Giulia trasse un lungo respiro e chiuse gli occhi. Rivivere, raccontare ciò che
non si dimentica, il dolore, la pelle che cede sotto le spinte. Piccole
lacerazioni inferte alla parte più intima del suo corpo. Niente in confronto a
quelle più profonde che aveva ricevuto la sua anima. Non avrebbe più consentito
a nessun uomo di amarla, di possederla.
«Manuel venne quasi subito – riprese Giulia. Dallo stomaco le salì forte il
senso di nausea al ricordo del seme del ragazzo che le scivolava lungo l’interno
delle gambe nel momento in cui Manuel si era ritratto. “Puttana, mi hai bruciato
l’uccello! – aveva esclamato sferrandomi uno schiaffo sulla guancia destra –. Ma
che soddisfazione! Sarebbe da raccontare a quei bambocci delle tue classi… sotto
a chi tocca ragazzi, ce n’è per tutti”. E si è tirato su i calzoni. Uno dei due
si è denudato velocemente la parte anteriore. Aveva un membro piccolo o forse
era solo lo sperma di Manuel a non farmi sentire quasi nulla? Si è agitato a
lungo, alitandomi sul collo il suo fetore. Anche lui aveva bevuto. E anche lui
era venuto, aggiungendo seme al seme. “È troppo bagnata, non si sente niente”,
aveva detto aggiustandosi i pantaloni. “Molto bene, ci penso io – aveva aggiunto
il terzo – Manuel, tappale la bocca e aiutami a girarla”. Ho rivolto a Manuel
uno sguardo carico di terrore. “Servizio completo prof, vedrà come le piacerà –
mi ha sussurrato all’orecchio –. Allargatela un po’, ragazzi”, ha esclamato il
terzo costringendomi a chinarmi in avanti. Mi ero sentita una bestia, un ammasso
di carne da macello. Per loro ero solo una facile preda. Avevo cercato di urlare
e il sangue delle mie labbra si era fuso alle lacrime. Fuggire, ma dove? Sparire
dalla faccia della terra, morire. “Che scopata, gente. Lì di sicuro era ancora
vergine!” aveva sghignazzato soddisfatto. “Troia, se parli giuro che te la
facciamo pagare!”, aveva minacciato Manuel estraendo un coltello dalla tasca del
giubbotto. Sono scomparsi nel buio della sera. Non lo so quanto sono rimasta
rannicchiata lì sotto, con le braccia strette intorno alle ginocchia… certo ho
pianto, devo aver gridato».
Minuti che le erano sembrati lunghi un’eternità prima che qualcuno la sentisse.

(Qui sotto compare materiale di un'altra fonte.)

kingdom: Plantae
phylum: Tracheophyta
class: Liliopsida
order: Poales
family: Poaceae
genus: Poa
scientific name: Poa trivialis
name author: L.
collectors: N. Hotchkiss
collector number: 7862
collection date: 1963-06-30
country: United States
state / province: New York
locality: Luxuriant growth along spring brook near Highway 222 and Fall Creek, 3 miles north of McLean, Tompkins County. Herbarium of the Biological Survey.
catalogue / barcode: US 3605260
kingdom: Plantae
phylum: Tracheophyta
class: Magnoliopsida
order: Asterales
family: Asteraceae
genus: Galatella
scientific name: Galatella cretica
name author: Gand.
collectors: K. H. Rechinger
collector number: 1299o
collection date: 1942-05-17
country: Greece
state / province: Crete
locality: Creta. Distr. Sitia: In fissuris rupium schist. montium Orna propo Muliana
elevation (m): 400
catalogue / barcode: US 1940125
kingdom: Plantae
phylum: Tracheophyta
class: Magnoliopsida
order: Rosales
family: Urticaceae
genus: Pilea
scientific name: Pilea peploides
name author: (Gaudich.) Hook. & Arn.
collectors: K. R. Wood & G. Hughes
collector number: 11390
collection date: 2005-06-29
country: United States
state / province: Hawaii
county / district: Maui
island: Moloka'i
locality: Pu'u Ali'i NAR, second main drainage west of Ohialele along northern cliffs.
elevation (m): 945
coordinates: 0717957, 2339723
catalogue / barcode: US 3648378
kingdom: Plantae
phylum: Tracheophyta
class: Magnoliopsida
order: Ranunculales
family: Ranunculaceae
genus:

«Professoressa Forti, Dio mio!» era il bidello.
«Che senso ha dirti che è stato orribile? Che ciò che dovrebbe unire può essere
la cosa più umiliante che una donna possa provare? Lui mi ha lasciato. Ah sì, ha
cercato di spiegarmi: la sua posizione, la carriera, lo scandalo. A scuola non
sono più rientrata e ho dovuto cambiare città, perché li ho denunciati, perché
avevo paura».
Nessuno le dirà mai che sarà facile ricominciare Giulia, e nessuno le dirà mai
che si dimentica. Ma la cosa più difficile per una donna è ammettere che sia
successo, dirlo a voce alta, perché solo così si vince il proprio dolore.
Era riuscita a dirlo dopo tanti anni, cosa avrebbe pensato la psicologa?
«Mi dispiace», sussurrò la ragazza sfiorandole la spalla.
Si abbracciarono, spinte dalla forza di una tragedia comune. E piansero. Lacrime
di dolore, di rabbia e di disperazione. Poi Giulia alzò il viso e guardò la
ragazza.
«Non so neppure il tuo nome…».
«Mi chiamo Fatima», disse la ragazza.